Rare case of cold agglutinin disease presenting with Livedo Reticularis

Dr Konika Sharma and Dr Anush Patel at Bassett Medical Center, Cooperstown, NY have reported a rare case of cold agglutinin disease presenting with Livedo Reticularis. The case has appeared in the New England Journal of Medicine.

Cold agglutinin disease is a rare disorder characterized by autoimmune hemolytic anaemia occurring at low temperatures. Physical examination findings, often limited to acrocyanosis, are combined with a thermal amplitude test to help establish the diagnosis. Livedo reticularis is thought to be due to spasms of the blood vessels or an abnormality of the circulation near the skin surface. It makes the skin, usually on the legs, look mottled and purplish, in sort of a netlike pattern with distinct borders.

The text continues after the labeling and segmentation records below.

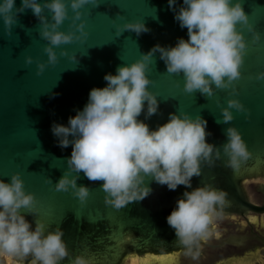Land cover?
I'll list each match as a JSON object with an SVG mask.
<instances>
[{
	"label": "water",
	"instance_id": "water-1",
	"mask_svg": "<svg viewBox=\"0 0 264 264\" xmlns=\"http://www.w3.org/2000/svg\"><path fill=\"white\" fill-rule=\"evenodd\" d=\"M181 3L177 0L176 6ZM241 3L252 31L237 25L247 49L241 77L233 82L236 91L216 89L213 85L215 91L210 97L198 90L185 92L183 75L167 73L157 52L148 71L152 80L148 87L157 94L159 109L146 120L143 112L139 117L155 128L167 121L169 113L200 115L211 133L206 139L216 146L226 142L225 130L232 125L241 132L252 153L238 171H233L224 165L227 157L221 148V159L213 166L202 165L201 175L192 177V187L210 184L227 193V203L218 207L220 214L210 225L209 235L194 247L198 253L195 257L177 244L174 229L166 222L177 198L185 191L184 185L169 190L147 178L145 183L152 192L120 209L105 204L102 181H90L83 172L77 184L89 187L84 202L71 191H57L54 187L67 168L71 145L63 149L58 146L50 130L53 121L67 124L68 117L87 102L90 89L106 84V73H115L118 66L134 62L157 43L170 46L179 37L187 39V29L174 19L168 0H100L96 6H83L80 20L84 21L87 37L54 46L58 60L46 64L40 74L37 61H47L44 47L48 42L39 35L37 17L31 9H25L18 14L11 34H6L0 18V179L8 181L13 173H20L25 191L35 195L39 208L38 217L23 208L21 213L33 227L39 218L47 230H63L71 255L60 264H70L77 254L91 257L94 264H128L132 256L141 258L147 254H176L180 264H212L251 248L254 239L264 246V232L255 230L250 218L264 215V79L255 78L264 71V0ZM20 4L21 0H15L16 7ZM44 14L50 16L47 9ZM73 15L69 7L60 30H76ZM137 19H142L150 31L137 35L125 30L118 36V25ZM257 33L260 39L254 40ZM61 49L75 53L77 61L61 56ZM27 56L33 58L31 64L25 62ZM233 98L247 112L231 109L234 119L226 124L222 122L221 108ZM4 258L12 264H30L31 259Z\"/></svg>",
	"mask_w": 264,
	"mask_h": 264
},
{
	"label": "clouds",
	"instance_id": "clouds-1",
	"mask_svg": "<svg viewBox=\"0 0 264 264\" xmlns=\"http://www.w3.org/2000/svg\"><path fill=\"white\" fill-rule=\"evenodd\" d=\"M100 0H0V18L6 34H11L18 14L31 9L40 22L39 35L48 43L44 47L47 61H37V74L46 64L58 60L54 46L83 41L88 33L80 20V9L88 4L98 5ZM169 9L181 28L187 29V39L177 38L174 45L155 44L134 62L118 66L115 73H106L103 87H93L82 109L69 116L67 124L53 121L50 130L62 149L71 145L64 174L54 184L57 191L68 192L84 202L89 187L78 185L79 174L90 181H102L104 202L120 209L132 201L144 199L152 192L145 183L147 178L169 190L179 185L185 191L177 198L175 207L166 216L167 224L174 229L177 244L186 254H198L194 247L209 235L210 225L219 216L218 207L227 203V193L210 184L192 187V177L200 176L202 165L213 166L227 157L224 165L238 171L252 156L241 132L232 125L225 130L227 140L221 146L208 142L211 135L206 130L207 121L200 115L187 112L169 113L163 124L150 128L145 122L159 109L157 94L148 87L152 80L148 71L153 55L159 53L167 73L183 75V89L212 96L215 89L232 88L241 77V66L247 49L244 34L238 29L252 31L241 0H168ZM73 12L75 31H62L60 25L68 18V8ZM47 9L50 16L45 15ZM119 15V14H118ZM80 20V23H76ZM71 27V26H70ZM125 30L137 35L150 29L142 19L127 21L117 26L118 36ZM260 35H254L259 40ZM61 56L77 61L75 53L61 49ZM31 64L33 58L25 57ZM264 79V71L256 74ZM58 95V93H53ZM219 103V101H218ZM221 108L222 122L234 119L231 109L247 112L238 99H228ZM143 112L145 120L139 119ZM48 181H51L47 177ZM187 189H191L190 191ZM33 193L26 192L20 173H13L10 180L0 179V255L27 259L30 264H60L71 254L63 239V230H47L45 222L36 218L35 226L21 213V208L38 217L39 208ZM70 264H94L91 257L77 254Z\"/></svg>",
	"mask_w": 264,
	"mask_h": 264
},
{
	"label": "rangeland",
	"instance_id": "rangeland-1",
	"mask_svg": "<svg viewBox=\"0 0 264 264\" xmlns=\"http://www.w3.org/2000/svg\"><path fill=\"white\" fill-rule=\"evenodd\" d=\"M250 218L253 222H255L254 229L263 233L264 232V215H262L260 218H258V216L256 215L251 216ZM3 256L6 257L10 261L7 255H3ZM168 257L169 258L164 260V262L166 261L169 262V260H172V262H174L173 264L180 263L179 258L177 256L173 259L171 258V256H168ZM155 260L157 261V259ZM130 264H135V263L130 262ZM212 264H264V246L256 241H253L251 248L245 251H242L238 254H235L233 256H226V257L220 258Z\"/></svg>",
	"mask_w": 264,
	"mask_h": 264
},
{
	"label": "bare ground",
	"instance_id": "bare-ground-1",
	"mask_svg": "<svg viewBox=\"0 0 264 264\" xmlns=\"http://www.w3.org/2000/svg\"><path fill=\"white\" fill-rule=\"evenodd\" d=\"M168 256H171V257H176L177 255L176 254H169V255H153V254H147L143 257H139V256H132L130 258V261L129 262H134L135 264H164V260L168 259L169 257ZM157 259V261L155 260ZM153 261V262H152ZM130 264V263H128Z\"/></svg>",
	"mask_w": 264,
	"mask_h": 264
},
{
	"label": "flooded vegetation",
	"instance_id": "flooded-vegetation-1",
	"mask_svg": "<svg viewBox=\"0 0 264 264\" xmlns=\"http://www.w3.org/2000/svg\"><path fill=\"white\" fill-rule=\"evenodd\" d=\"M253 186V185H252ZM253 189L255 190V192L257 193L255 187L253 186ZM259 194V193H258ZM261 196H263L261 194ZM253 241H256L258 242L256 239H254ZM259 243V242H258ZM261 244V243H260ZM10 259V257H8ZM172 259L175 258V257H171ZM169 262H171V264H173L174 262H172V260H169ZM13 262H7L6 259L1 255L0 256V264H12ZM177 263V262H176ZM180 264V263H179Z\"/></svg>",
	"mask_w": 264,
	"mask_h": 264
},
{
	"label": "snow or ice",
	"instance_id": "snow-or-ice-1",
	"mask_svg": "<svg viewBox=\"0 0 264 264\" xmlns=\"http://www.w3.org/2000/svg\"><path fill=\"white\" fill-rule=\"evenodd\" d=\"M164 264H171V262L166 261V262H164Z\"/></svg>",
	"mask_w": 264,
	"mask_h": 264
}]
</instances>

A 70-year-old woman presented to an outpatient clinic with a 1-week history of dizziness and a generalized rash after the onset of a viral respiratory tract infection 2 weeks earlier. On physical examination, she had a generalized, macular, non-blanching rash in a reticular pattern with purplish discolouration consistent with livedo reticularis (Panel A). Because of the spontaneous agglutination of the blood (Panel B), the blood samples were warmed in a saline bath at 37°C (Panel C, showing agglutinated blood on the left and warmed blood on the right).

Laboratory evaluation revealed a hematocrit of 14% (reference range, 34 to 46), an indirect bilirubin level of 7.6 mg per deciliter (reference value, <1.0), and a lactate dehydrogenase level of 1298 U per liter (reference range, 100 to 190). The direct antiglobulin test was positive for the complement component C3, and the test for cold agglutinins was positive at a 1:2048 dilution at 4°C.

A diagnosis of cold agglutinin disease, a form of acquired autoimmune hemolytic anemia, was made, a condition that may have been exacerbated by the patient’s recent viral infection along with the cold weather in upstate New York, where the temperature was 15°F (−9°C) at the time of her presentation. The patient was warmed and treated with blood transfusions and rituximab for 1 week. At the time of hospital discharge, she had a hematocrit of 30% and a reduction in dizziness, but the rash persisted.